---------- Data extract

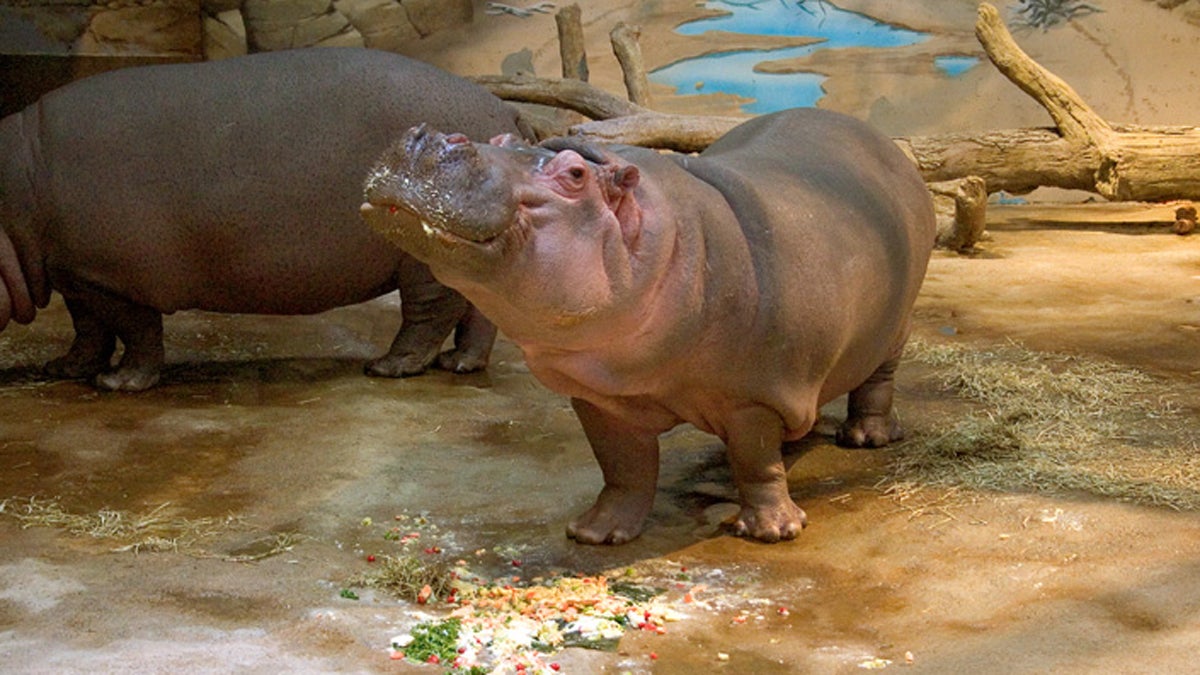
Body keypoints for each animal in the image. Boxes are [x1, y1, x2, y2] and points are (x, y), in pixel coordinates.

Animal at [0, 47, 528, 391]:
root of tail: (500, 105)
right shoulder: (74, 273)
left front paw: (118, 383)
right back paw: (459, 364)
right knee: (478, 310)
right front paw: (63, 369)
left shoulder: (114, 278)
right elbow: (88, 328)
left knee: (429, 311)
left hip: (424, 254)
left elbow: (136, 332)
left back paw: (388, 367)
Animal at [360, 108, 936, 544]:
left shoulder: (751, 396)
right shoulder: (597, 396)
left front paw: (773, 531)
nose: (427, 137)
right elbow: (624, 466)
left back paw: (866, 438)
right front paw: (595, 533)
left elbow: (754, 460)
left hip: (895, 326)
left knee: (877, 380)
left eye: (574, 175)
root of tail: (881, 140)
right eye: (499, 141)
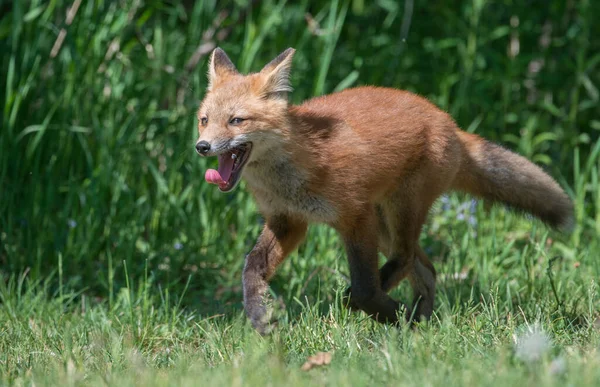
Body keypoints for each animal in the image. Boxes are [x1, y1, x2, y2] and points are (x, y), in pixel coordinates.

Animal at [195, 47, 576, 334]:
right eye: (204, 120)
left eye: (236, 121)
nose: (202, 146)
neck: (294, 167)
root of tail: (449, 123)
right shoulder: (288, 220)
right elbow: (252, 267)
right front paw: (259, 314)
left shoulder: (354, 216)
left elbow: (364, 288)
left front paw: (384, 310)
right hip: (385, 227)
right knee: (426, 268)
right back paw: (421, 321)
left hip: (400, 210)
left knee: (406, 259)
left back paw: (405, 317)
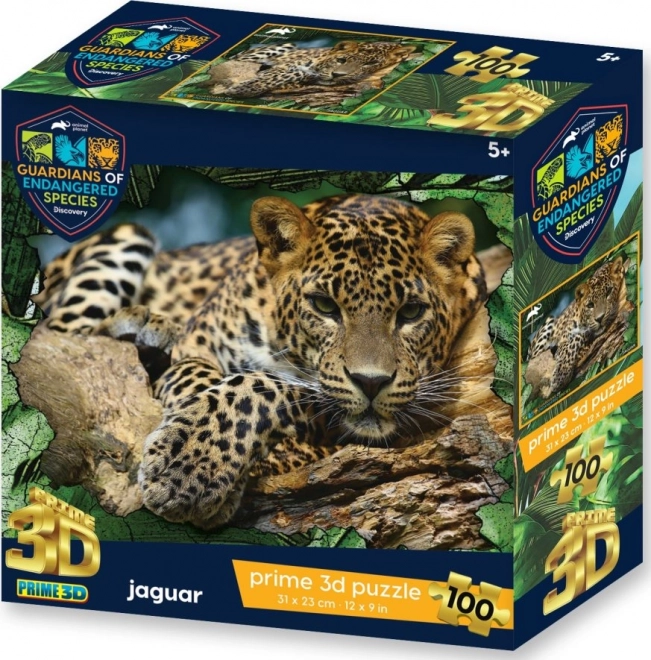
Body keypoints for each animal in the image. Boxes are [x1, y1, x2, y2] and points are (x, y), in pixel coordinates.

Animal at [34, 194, 487, 530]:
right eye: (324, 306)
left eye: (411, 312)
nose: (371, 382)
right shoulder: (196, 345)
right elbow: (205, 382)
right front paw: (189, 463)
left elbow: (261, 387)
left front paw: (195, 469)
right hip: (128, 239)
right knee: (60, 335)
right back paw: (141, 326)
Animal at [220, 40, 417, 99]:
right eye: (341, 59)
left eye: (371, 63)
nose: (336, 75)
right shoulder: (284, 65)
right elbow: (288, 71)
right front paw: (243, 88)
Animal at [527, 256, 627, 399]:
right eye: (590, 305)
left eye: (608, 292)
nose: (600, 318)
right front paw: (561, 372)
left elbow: (578, 337)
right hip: (547, 325)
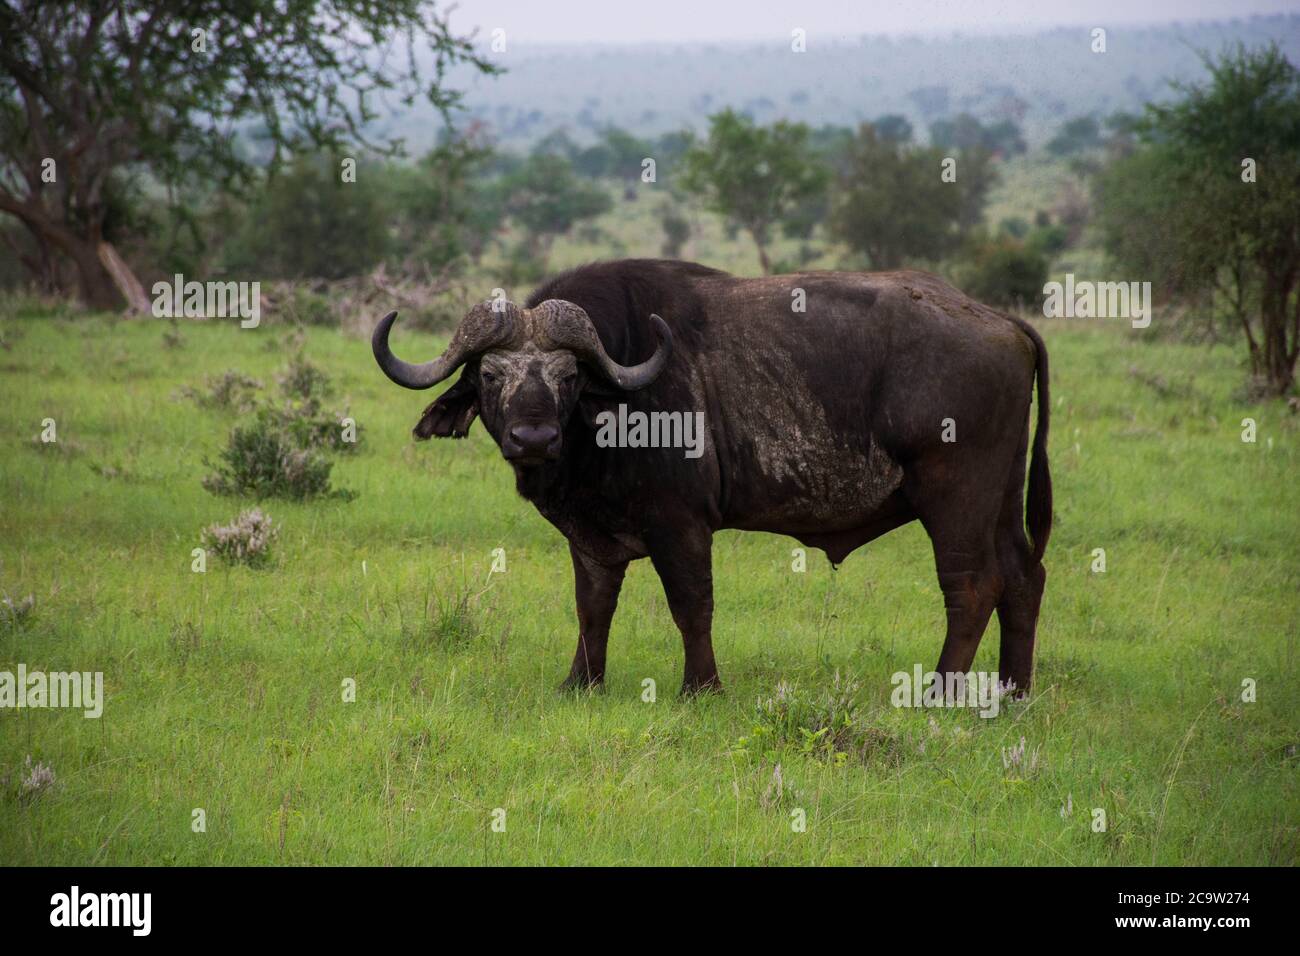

--------------------

*Work to be completed:*
From the line containing "left eye: (371, 63)" to the last line of the entries, output every line exactly as written, but leave out the pictures.

*Response area:*
left eye: (371, 63)
nose: (336, 75)
right shoulder: (284, 65)
right elbow: (288, 71)
right front paw: (243, 88)
Animal at [527, 256, 627, 399]:
right eye: (590, 305)
left eye: (608, 292)
nose: (600, 318)
right front paw: (561, 372)
left elbow: (578, 337)
right hip: (547, 325)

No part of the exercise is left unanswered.